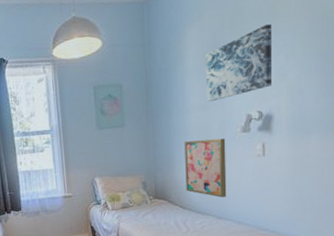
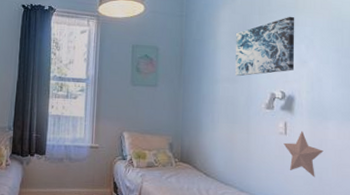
wall art: present [184,138,227,198] -> none [211,109,251,170]
decorative star: none [262,149,305,195] -> present [283,130,324,178]

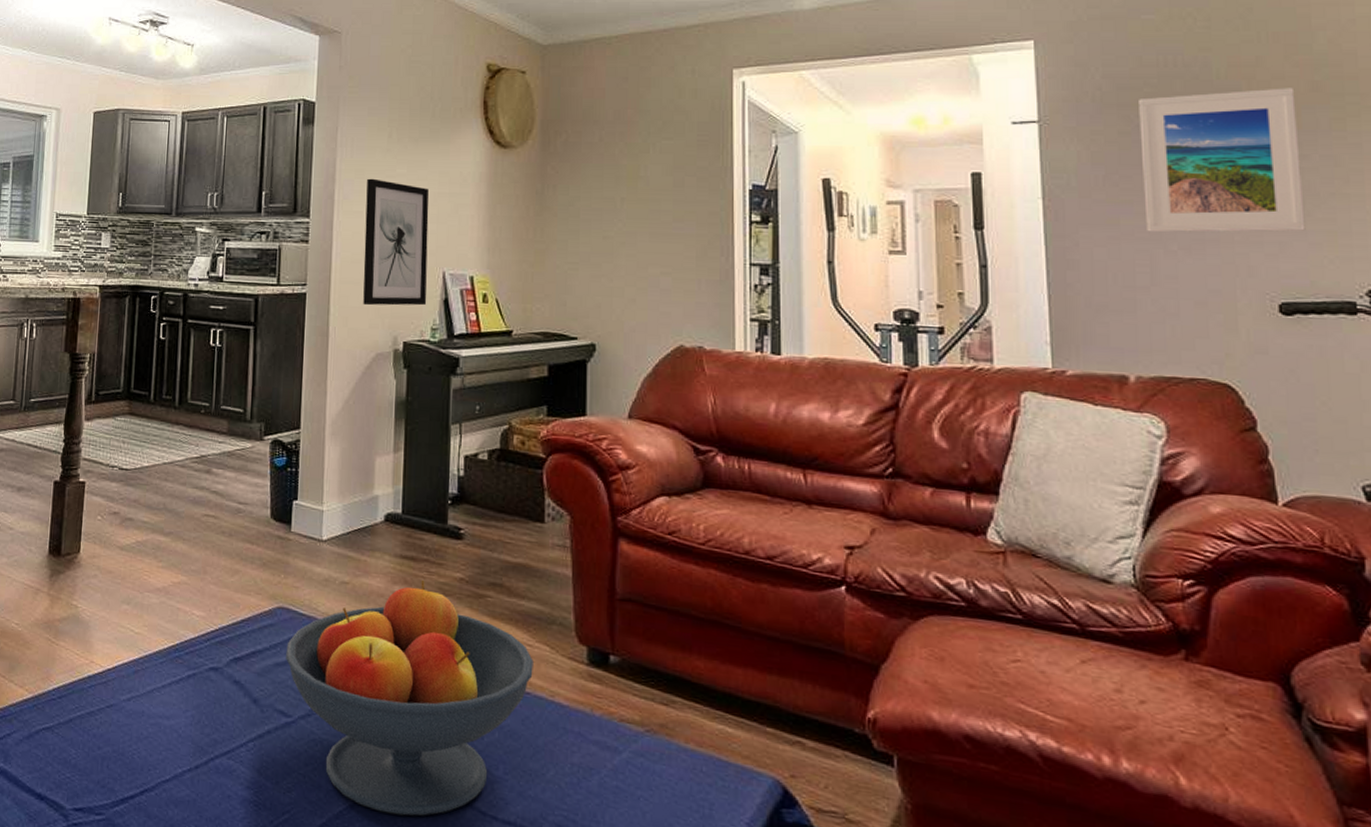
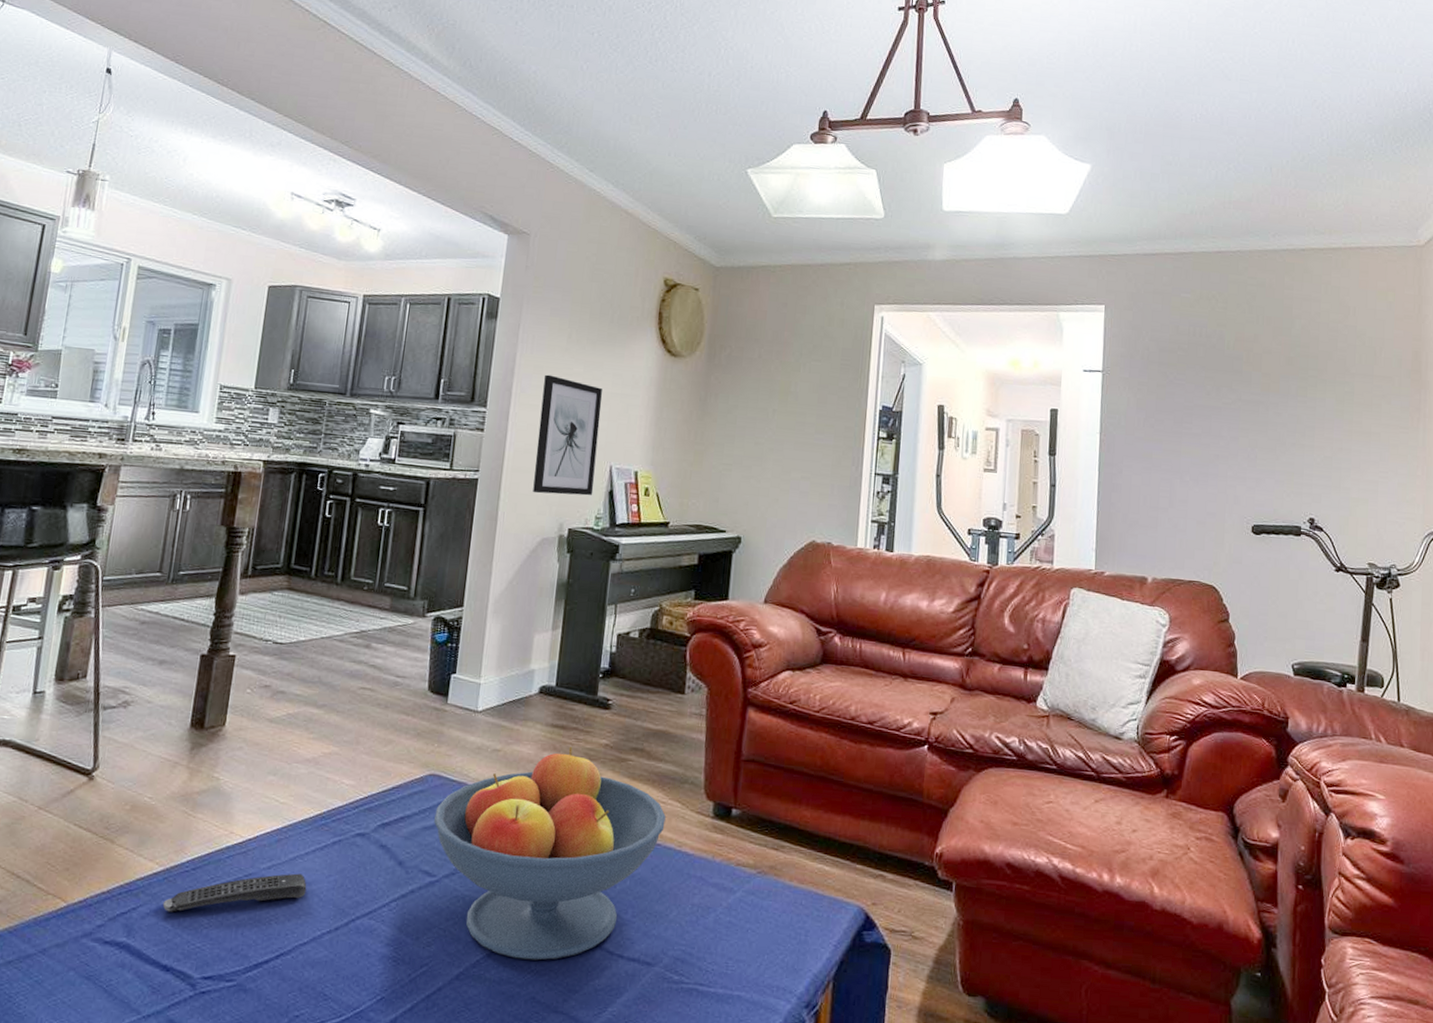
remote control: none [34,706,166,741] -> present [162,873,307,912]
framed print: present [1139,88,1306,233] -> none [1170,359,1277,471]

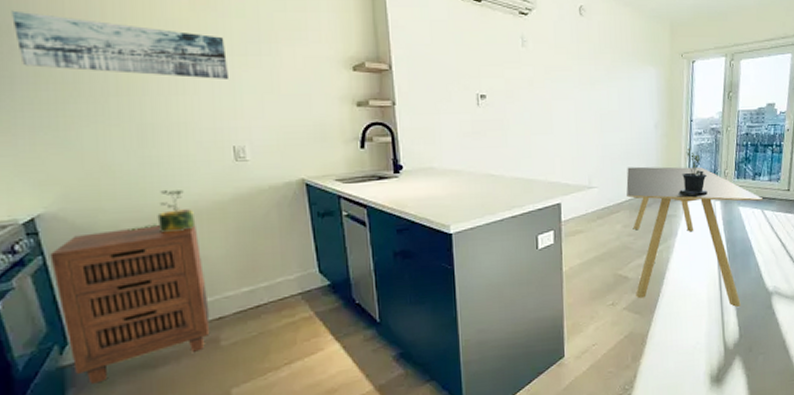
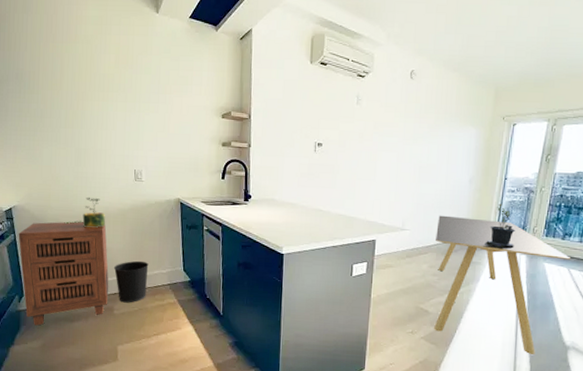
wall art: present [11,10,230,79] -> none [10,65,137,120]
wastebasket: none [213,267,268,329] -> present [113,260,149,303]

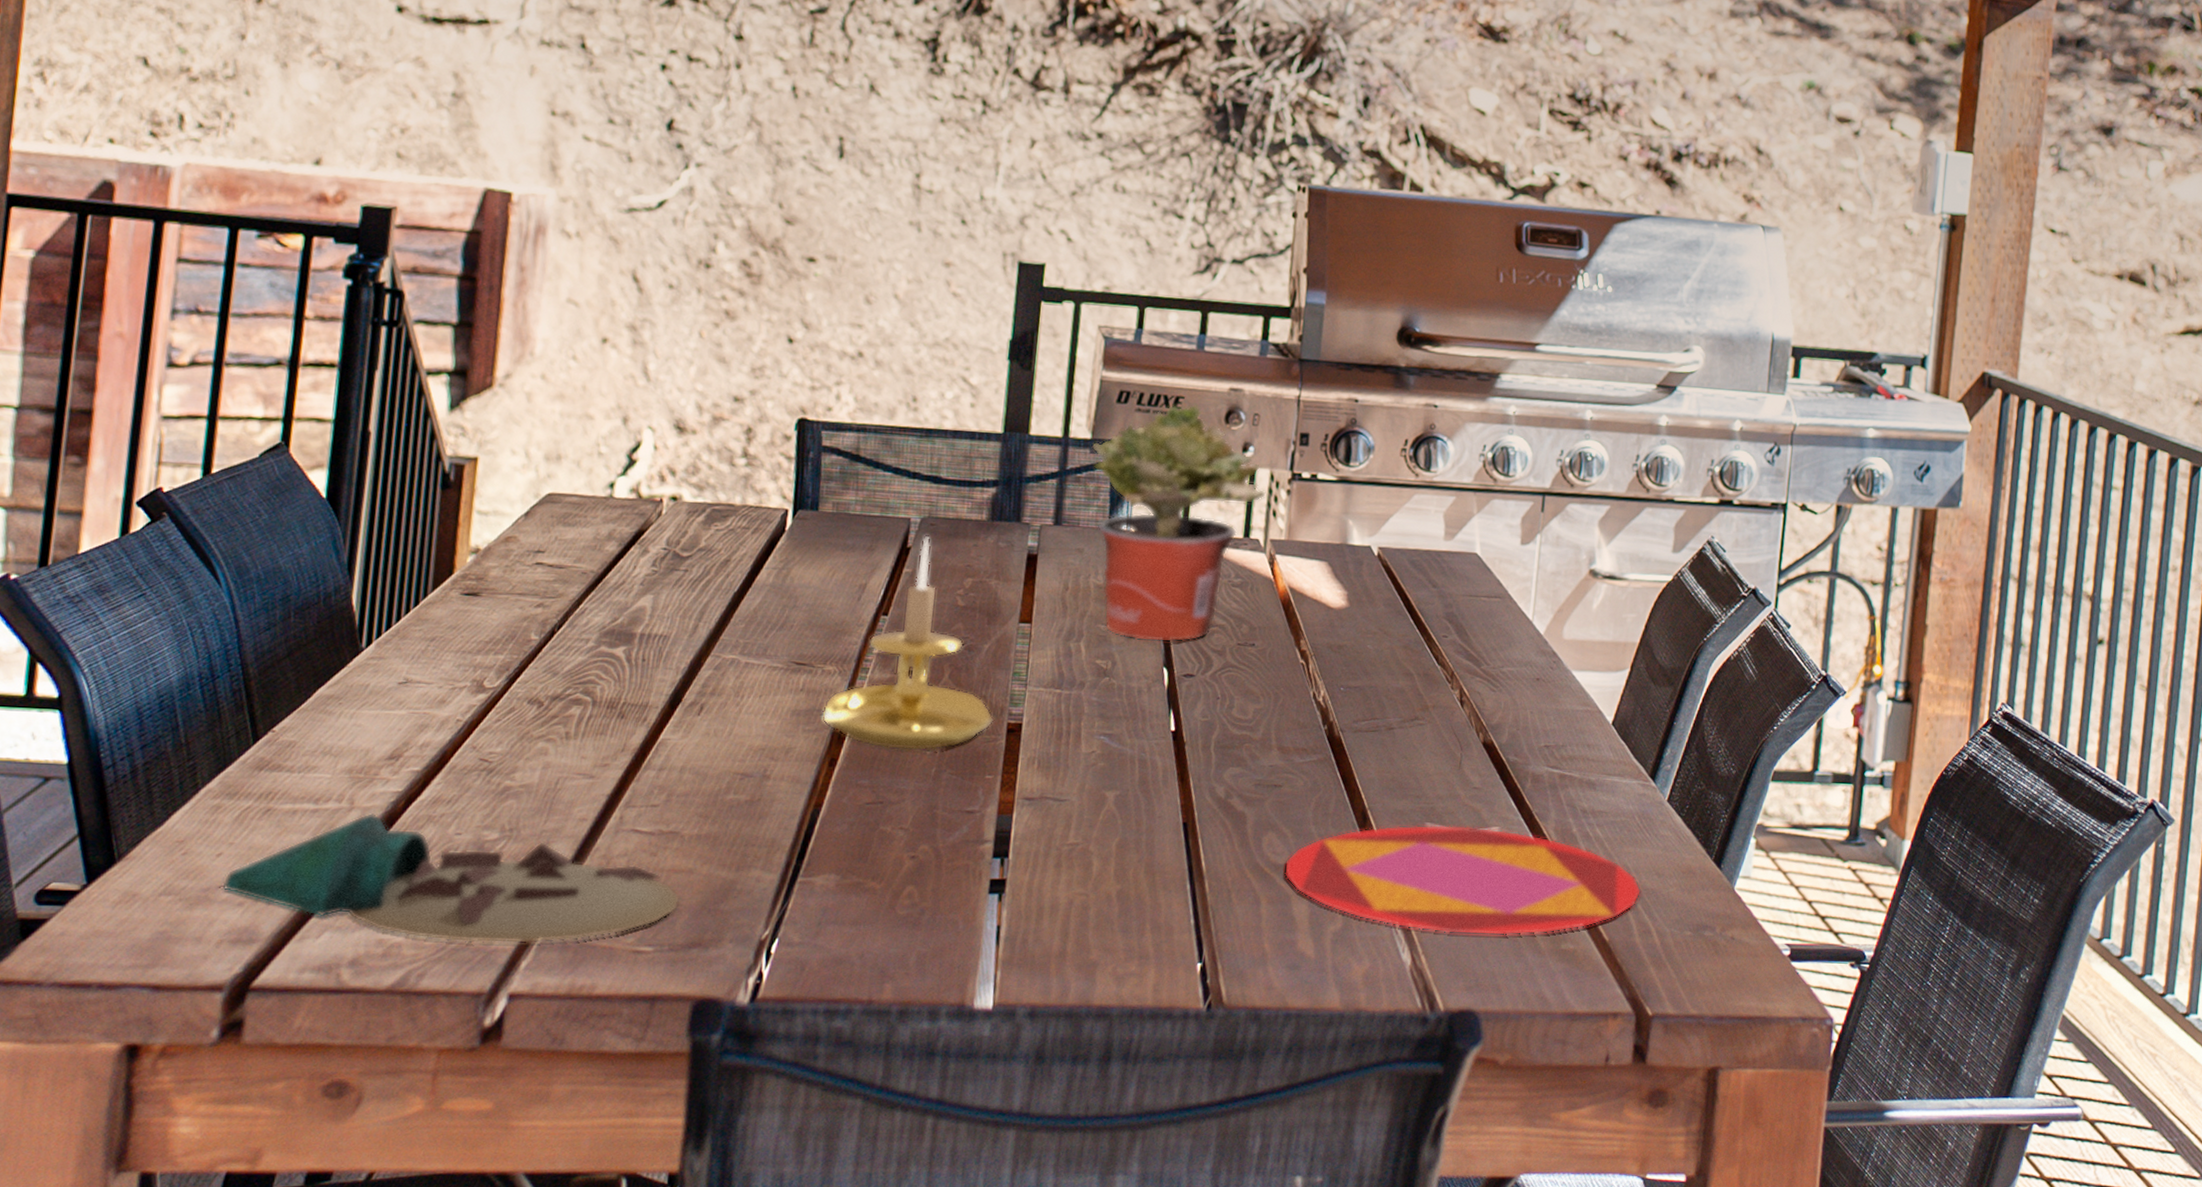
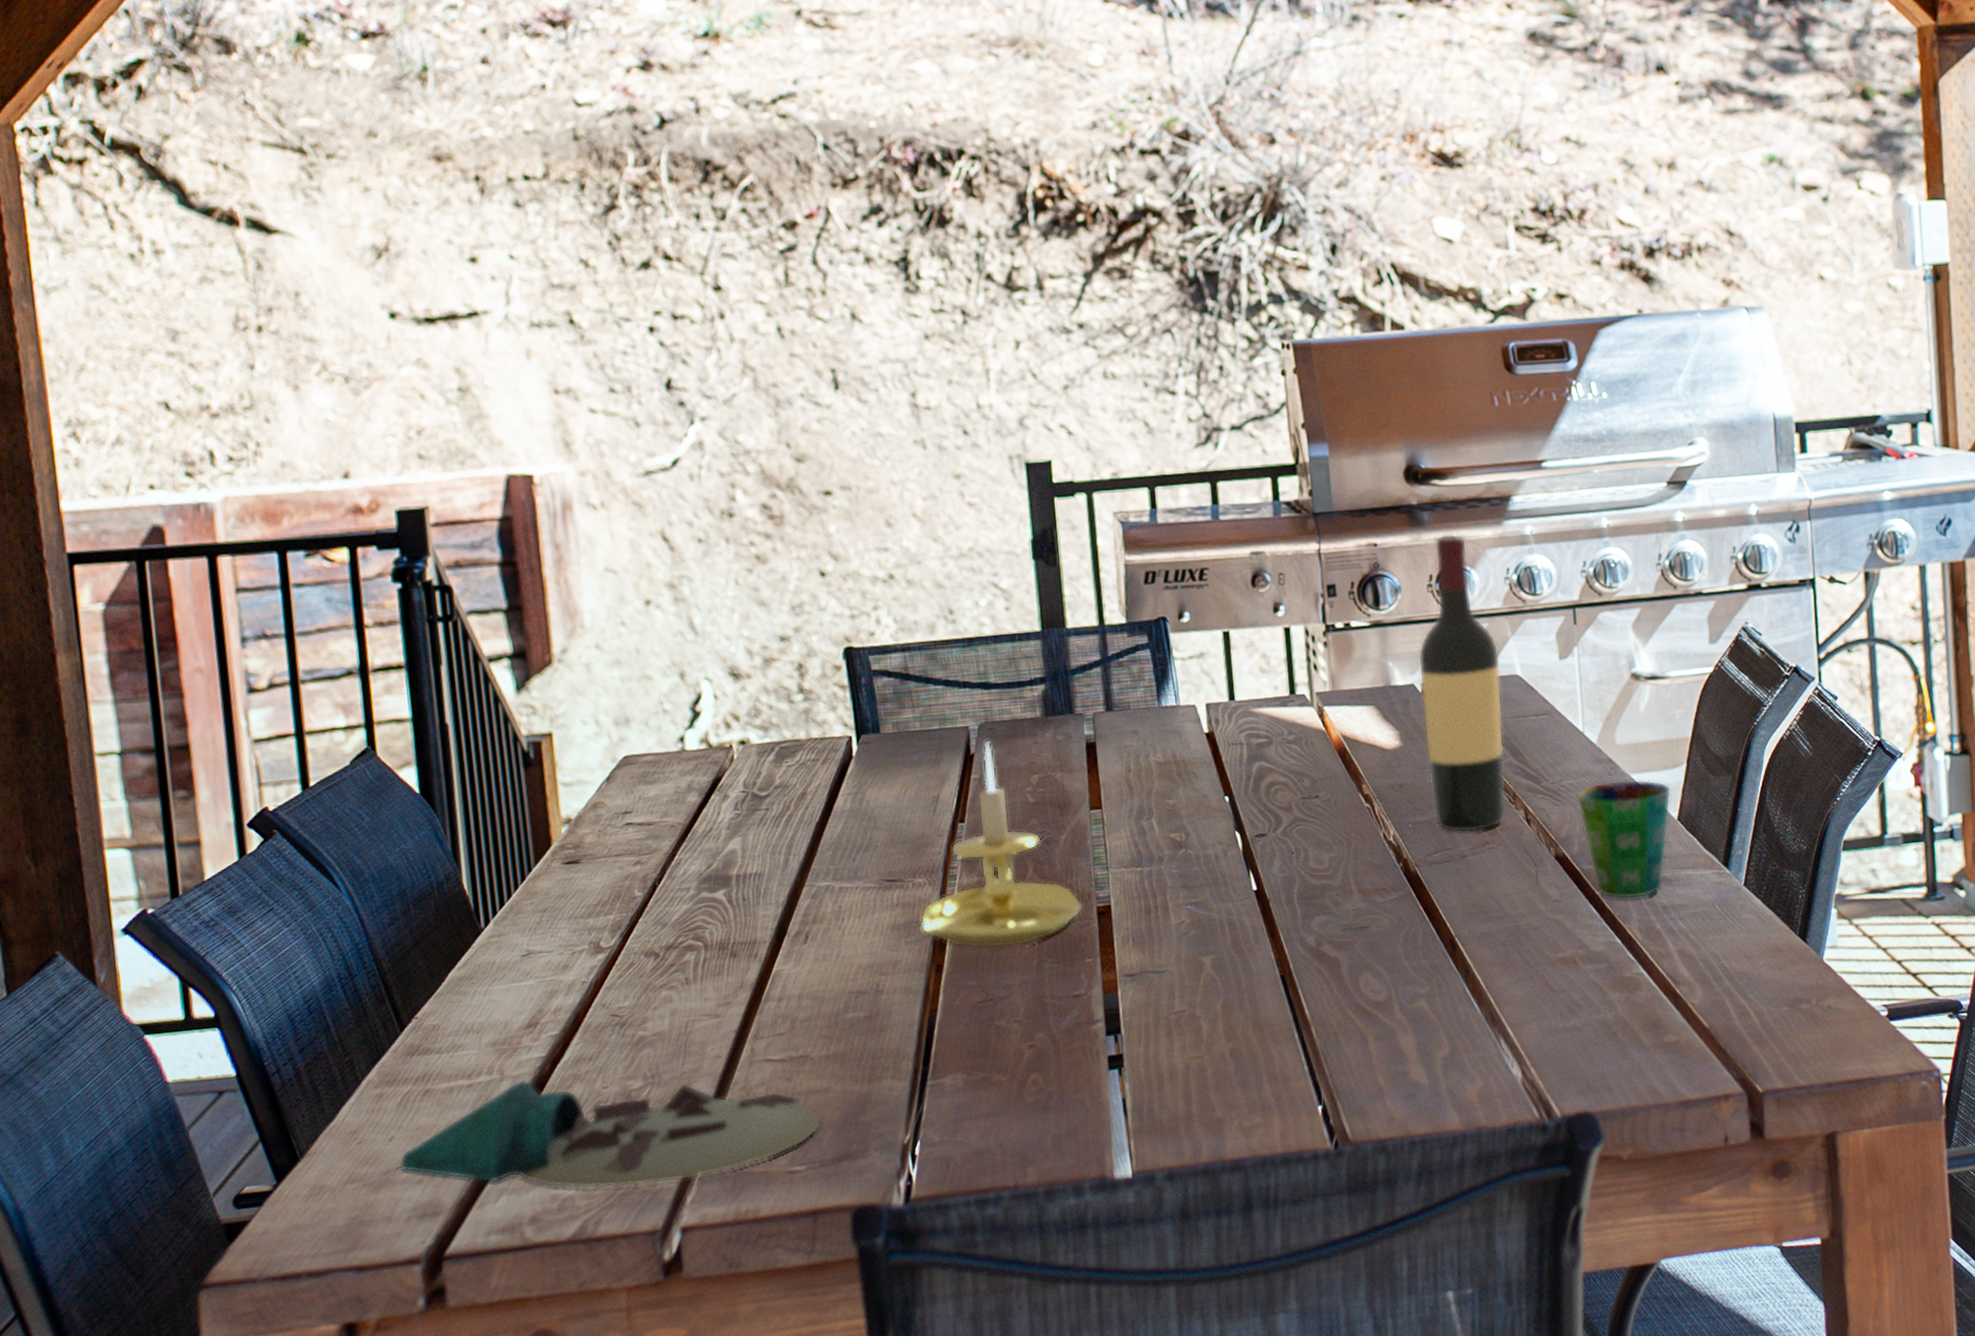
potted plant: present [1091,404,1266,643] -> none [1128,573,1304,810]
plate: present [1284,824,1642,936] -> none [1384,936,1733,1044]
wine bottle: none [1367,401,1462,705] -> present [1418,534,1506,833]
cup: none [1514,674,1611,798] -> present [1576,779,1672,900]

Problem to work on »
Set aside each line above that includes the string "wall" and report it.

Finished task »
wall art: present [184,138,227,198] -> none [211,109,251,170]
wall art: present [11,10,230,79] -> none [10,65,137,120]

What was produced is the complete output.